## [WRITTEN PROBLEM]
Could you copy the listing from its first line through the line with "family: Passerellidae", replacing "scientific name" with "species name" and keeping everything else the same?

## [DATA LINES]
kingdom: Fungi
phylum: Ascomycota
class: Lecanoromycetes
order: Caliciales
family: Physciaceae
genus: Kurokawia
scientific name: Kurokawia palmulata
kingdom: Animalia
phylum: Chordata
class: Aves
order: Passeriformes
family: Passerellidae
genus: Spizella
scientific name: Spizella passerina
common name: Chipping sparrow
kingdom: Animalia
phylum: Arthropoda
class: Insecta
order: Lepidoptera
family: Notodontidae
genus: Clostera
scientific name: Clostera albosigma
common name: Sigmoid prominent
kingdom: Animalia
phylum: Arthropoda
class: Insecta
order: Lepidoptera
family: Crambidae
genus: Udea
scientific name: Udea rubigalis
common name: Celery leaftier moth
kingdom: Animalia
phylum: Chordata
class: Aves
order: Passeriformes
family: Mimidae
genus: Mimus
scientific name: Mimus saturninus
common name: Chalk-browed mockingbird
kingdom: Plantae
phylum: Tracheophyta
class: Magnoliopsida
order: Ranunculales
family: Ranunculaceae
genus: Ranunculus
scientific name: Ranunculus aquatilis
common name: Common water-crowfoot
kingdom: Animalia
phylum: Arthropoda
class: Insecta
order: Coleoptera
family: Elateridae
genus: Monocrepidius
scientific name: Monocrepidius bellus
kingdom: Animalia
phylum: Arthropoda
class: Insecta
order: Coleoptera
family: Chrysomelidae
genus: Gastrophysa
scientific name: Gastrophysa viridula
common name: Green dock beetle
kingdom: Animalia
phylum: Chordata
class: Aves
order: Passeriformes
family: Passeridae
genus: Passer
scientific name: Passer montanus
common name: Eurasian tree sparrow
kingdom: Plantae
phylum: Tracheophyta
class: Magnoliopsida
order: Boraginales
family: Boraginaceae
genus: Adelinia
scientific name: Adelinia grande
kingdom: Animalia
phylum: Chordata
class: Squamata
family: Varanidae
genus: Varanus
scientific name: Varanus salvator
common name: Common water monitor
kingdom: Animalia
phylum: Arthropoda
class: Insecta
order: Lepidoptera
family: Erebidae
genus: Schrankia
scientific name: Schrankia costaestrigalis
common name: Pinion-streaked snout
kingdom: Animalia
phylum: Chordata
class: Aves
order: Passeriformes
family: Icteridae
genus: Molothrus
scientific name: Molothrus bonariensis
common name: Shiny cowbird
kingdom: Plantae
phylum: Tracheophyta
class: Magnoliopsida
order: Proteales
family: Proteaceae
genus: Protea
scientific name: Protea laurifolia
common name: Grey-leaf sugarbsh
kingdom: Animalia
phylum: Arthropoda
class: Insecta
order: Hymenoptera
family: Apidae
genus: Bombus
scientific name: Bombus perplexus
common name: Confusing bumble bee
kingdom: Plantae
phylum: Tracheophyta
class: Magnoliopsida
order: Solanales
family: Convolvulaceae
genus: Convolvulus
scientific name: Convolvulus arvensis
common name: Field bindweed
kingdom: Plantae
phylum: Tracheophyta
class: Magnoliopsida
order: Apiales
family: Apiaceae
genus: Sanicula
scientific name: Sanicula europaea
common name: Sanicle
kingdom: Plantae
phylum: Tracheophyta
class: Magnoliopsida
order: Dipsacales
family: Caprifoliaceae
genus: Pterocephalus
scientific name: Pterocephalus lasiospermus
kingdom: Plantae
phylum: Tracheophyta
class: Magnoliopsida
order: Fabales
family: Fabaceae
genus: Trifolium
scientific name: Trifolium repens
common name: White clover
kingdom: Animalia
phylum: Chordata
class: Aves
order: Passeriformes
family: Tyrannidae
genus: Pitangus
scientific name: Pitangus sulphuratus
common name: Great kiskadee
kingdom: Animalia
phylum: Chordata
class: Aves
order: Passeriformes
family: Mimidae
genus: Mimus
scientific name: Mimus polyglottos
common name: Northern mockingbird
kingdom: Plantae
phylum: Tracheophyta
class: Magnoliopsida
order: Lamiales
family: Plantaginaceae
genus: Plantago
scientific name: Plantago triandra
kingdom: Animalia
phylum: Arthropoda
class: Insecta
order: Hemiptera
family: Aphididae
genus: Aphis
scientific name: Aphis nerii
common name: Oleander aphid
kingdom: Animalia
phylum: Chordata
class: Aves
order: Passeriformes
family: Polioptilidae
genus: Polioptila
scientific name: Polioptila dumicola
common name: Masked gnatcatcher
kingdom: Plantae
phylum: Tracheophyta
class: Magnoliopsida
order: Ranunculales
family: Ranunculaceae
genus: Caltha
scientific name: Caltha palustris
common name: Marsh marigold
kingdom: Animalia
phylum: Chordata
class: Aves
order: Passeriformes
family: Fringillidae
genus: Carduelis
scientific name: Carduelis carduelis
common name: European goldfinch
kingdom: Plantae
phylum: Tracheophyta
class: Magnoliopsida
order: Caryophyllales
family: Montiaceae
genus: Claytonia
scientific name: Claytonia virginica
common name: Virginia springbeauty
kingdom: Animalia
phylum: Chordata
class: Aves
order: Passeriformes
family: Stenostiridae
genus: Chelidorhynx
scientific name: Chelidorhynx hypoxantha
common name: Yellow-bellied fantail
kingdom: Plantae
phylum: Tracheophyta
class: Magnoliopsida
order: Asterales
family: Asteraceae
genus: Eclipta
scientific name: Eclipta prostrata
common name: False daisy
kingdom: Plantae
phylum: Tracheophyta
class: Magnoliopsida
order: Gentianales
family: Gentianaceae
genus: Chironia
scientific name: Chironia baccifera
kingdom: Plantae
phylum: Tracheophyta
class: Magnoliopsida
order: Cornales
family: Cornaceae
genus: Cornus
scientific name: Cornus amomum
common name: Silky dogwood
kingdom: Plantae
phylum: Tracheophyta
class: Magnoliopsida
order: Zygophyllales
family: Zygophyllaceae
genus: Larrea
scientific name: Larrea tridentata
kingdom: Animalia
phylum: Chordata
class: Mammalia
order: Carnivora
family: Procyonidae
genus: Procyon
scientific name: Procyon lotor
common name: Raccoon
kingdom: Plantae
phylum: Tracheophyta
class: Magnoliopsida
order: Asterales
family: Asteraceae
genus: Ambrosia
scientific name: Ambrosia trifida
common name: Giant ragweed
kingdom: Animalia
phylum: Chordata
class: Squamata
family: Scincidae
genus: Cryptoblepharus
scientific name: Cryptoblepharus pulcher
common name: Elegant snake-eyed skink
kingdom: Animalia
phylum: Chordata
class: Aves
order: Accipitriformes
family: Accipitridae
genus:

## [THE REPLY]
kingdom: Fungi
phylum: Ascomycota
class: Lecanoromycetes
order: Caliciales
family: Physciaceae
genus: Kurokawia
species name: Kurokawia palmulata
kingdom: Animalia
phylum: Chordata
class: Aves
order: Passeriformes
family: Passerellidae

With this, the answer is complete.